We can't copy the bugs exactly. although some get pretty close, very close if you feel like hunching over a vice for hours on end. What the average fly dresser should aim for, in my humble opinion, is an artificial that is a very easily recognised caricature of the real thing. After all, in a stream the trout get little more than a fleeting glance of a nymph, fly, beetle or shrimp etc. In slow moving pools and still waters (lakes/ressies and ponds ) the fish have more time to examine our offerings, hence the effectiveness of some excellent buzzer and nymph patterns.
The late Richard Walker once drew a picture of a little stick man, wearing a triangular hat; he then added two slanting eyes, and without wishing to appear racist in this daft PC world of ours, I'd say all who saw the sketch said, 'A Chinaman'. Please, any cranks out there, don't give me any grief.
Dick then added an upturned mouth, which showed that his little man was happy, then he changed it to a downturned mouth -- the little stick man was now unhappy.
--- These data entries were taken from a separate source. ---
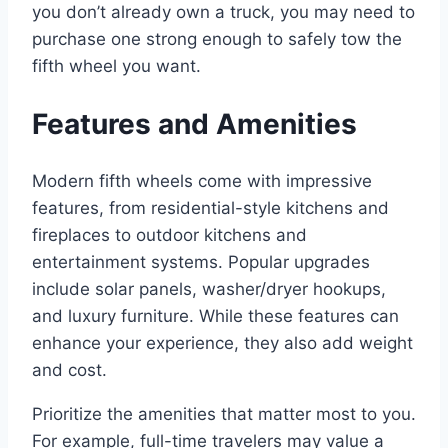
you don’t already own a truck, you may need to
purchase one strong enough to safely tow the
fifth wheel you want.
Features and Amenities
Modern fifth wheels come with impressive
features, from residential-style kitchens and
fireplaces to outdoor kitchens and
entertainment systems. Popular upgrades
include solar panels, washer/dryer hookups,
and luxury furniture. While these features can
enhance your experience, they also add weight
and cost.
Prioritize the amenities that matter most to you.
For example, full-time travelers may value a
What I am trying to say is that you should look for the more obvious points of identification of insects:--- the most important for the angler being their season, or as the biologists put it, their flight period. Then shape, then size and last of all colour. After all, a silhouette seen against a bright sky is, to all intents and purposes, black. I have illustrated this many times to fly tying class members. I won't say colour can't have more importance, but it's not top of my list.
For the beginner, I always used to say look for geometric shapes. The vertical long triangle is the wing of an upwinged fly -- one of the ephemeroptera, apart from the caenis family, they carry them flat. The long horizontal triangle is the wing of the sedge ( or the Alder Fly, I guess someone will remark ) and the long rectangle or roughly cylindrical body shape is the mark of the stonefly fly species. You can't get much simpler than that.
Good luck with your studies, and don't be put off by numbers --- 51 species of upwinged insects; about 190 sedges (caddis); 34 stoneflies, only one Alder Fly!!!


; 400+ in the midge family; loads of beetles; fair few craneflies and dragonflies/damsels: BUT, a tiny fraction of the total will suffice for all your fly fishing needs. It's a fascinating hobby, and the greatest advantage you will probably find from studying aquatic bugs is that when there isn't an aquaric fly in sight, you will know what should be in season, no matter where you are in the UK. What is more, you will be able to copy it from memory, or from the contents of your fly boxes. And you won't need a barrowload.